> **Страница**:
::::::::::

Когда открылась вакансия директора, в борьбе за кресло победил Спасский, который посадил своего ставленника - Косенкова из группы главного конструктора «Рубина». Замена была не самая лучшая, но и не так уж плоха. Владимир Александрович Косенков не хватал с неба звёзд, но был, по крайней мере, деловым специалистом, довольно хорошо знающим электротехнику, не без недостатков, но довольно приличным человеком.

Однако он через относительно небольшое время внезапно умер. Сердце оказалось совершенно изношенным. Не жалел себя человек, очень беспокойно себя вёл, очень близко к сердцу принимал всяческие проблемы, которых очень много в жизни первого лица предприятия. И кого назначил обком КПСС вместо Косенкова. Вы, читатель, наверно, догадались - Ущербина.

По идее, по логике государственного интереса обкому КПСС надо было продвигать к руководству Центральным институтом талантливого человека, способного, хорошо знающего электротехнику, теорию электрических машин, теорию автоматического управления, силовую преобразовательную технику, вычислительные машины как основу техники расчёта процессов в судовых электроэнергетических системах, учёного, опытного исследователя, широко мыслящего организатора, способного увлечь коллектив свежими идеями, направлениями развития, наконец, просто хорошего человека, с которым приятно, душевно комфортно работать. Может быть, Ущербин и был таким талантливым руководителем?

::::::::::

> **Записанные данные**:

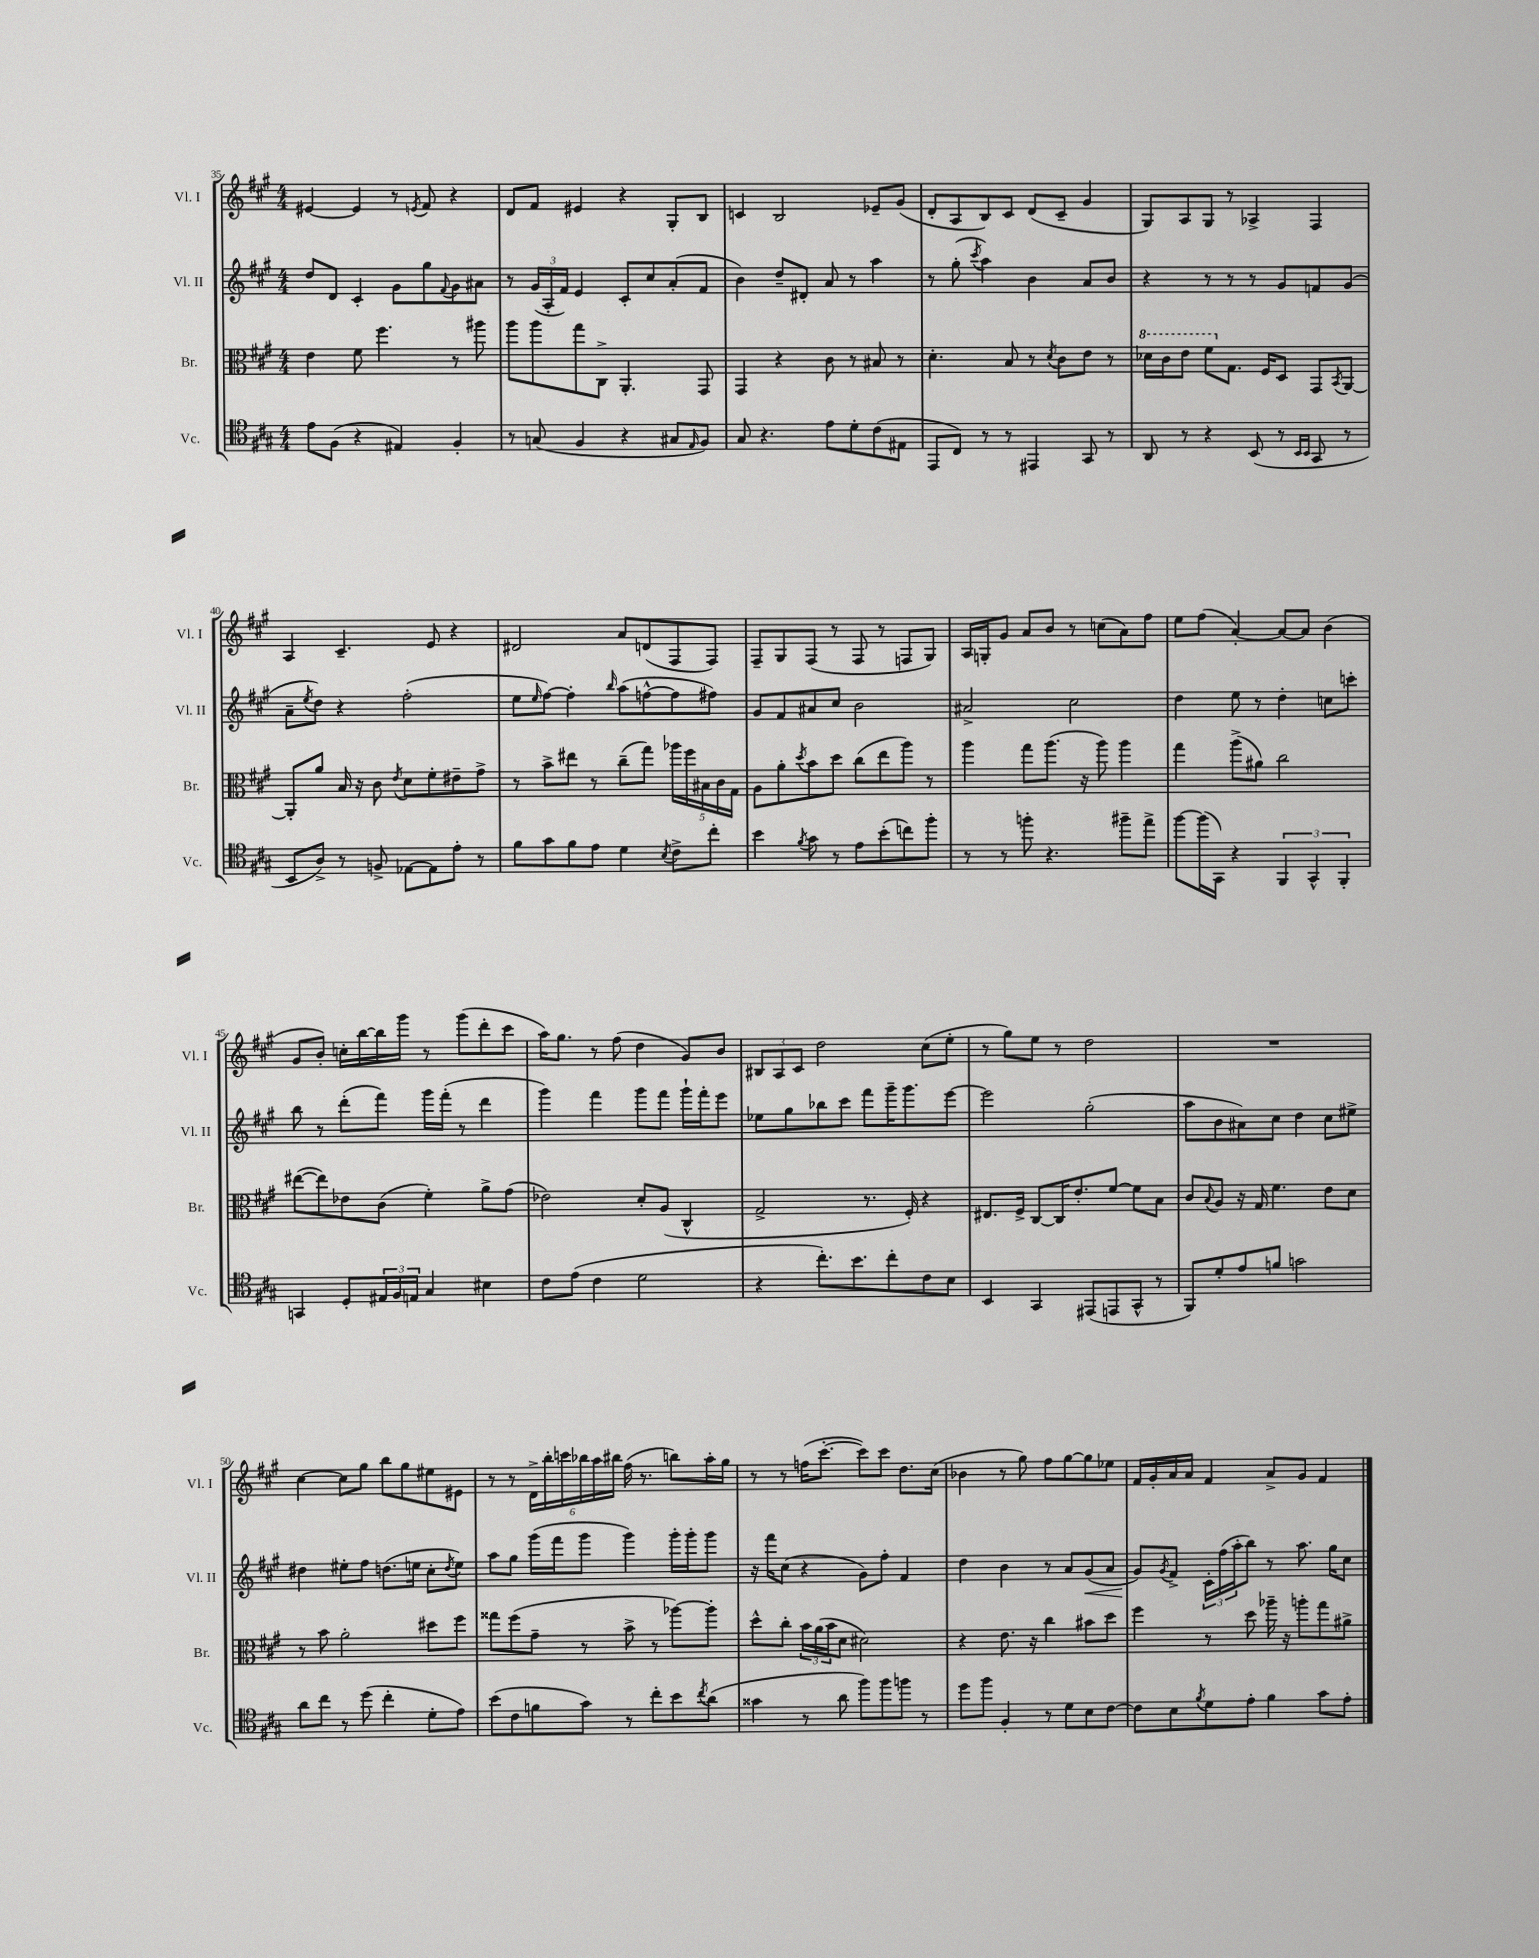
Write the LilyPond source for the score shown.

::::::::::

> **Условие задачи**: Верните целиком текст о смене директоров института, не меняя в нем ни слова, ни знака.

> **Выполненное задание**:
Когда открылась вакансия директора, в борьбе за кресло победил Спасский, который посадил своего ставленника - Косенкова из группы главного конструктора «Рубина». Замена была не самая лучшая, но и не так уж плоха. Владимир Александрович Косенков не хватал с неба звёзд, но был, по крайней мере, деловым специалистом, довольно хорошо знающим электротехнику, не без недостатков, но довольно приличным человеком.

Однако он через относительно небольшое время внезапно умер. Сердце оказалось совершенно изношенным. Не жалел себя человек, очень беспокойно себя вёл, очень близко к сердцу принимал всяческие проблемы, которых очень много в жизни первого лица предприятия. И кого назначил обком КПСС вместо Косенкова. Вы, читатель, наверно, догадались - Ущербина.

По идее, по логике государственного интереса обкому КПСС надо было продвигать к руководству Центральным институтом талантливого человека, способного, хорошо знающего электротехнику, теорию электрических машин, теорию автоматического управления, силовую преобразовательную технику, вычислительные машины как основу техники расчёта процессов в судовых электроэнергетических системах, учёного, опытного исследователя, широко мыслящего организатора, способного увлечь коллектив свежими идеями, направлениями развития, наконец, просто хорошего человека, с которым приятно, душевно комфортно работать. Может быть, Ущербин и был таким талантливым руководителем?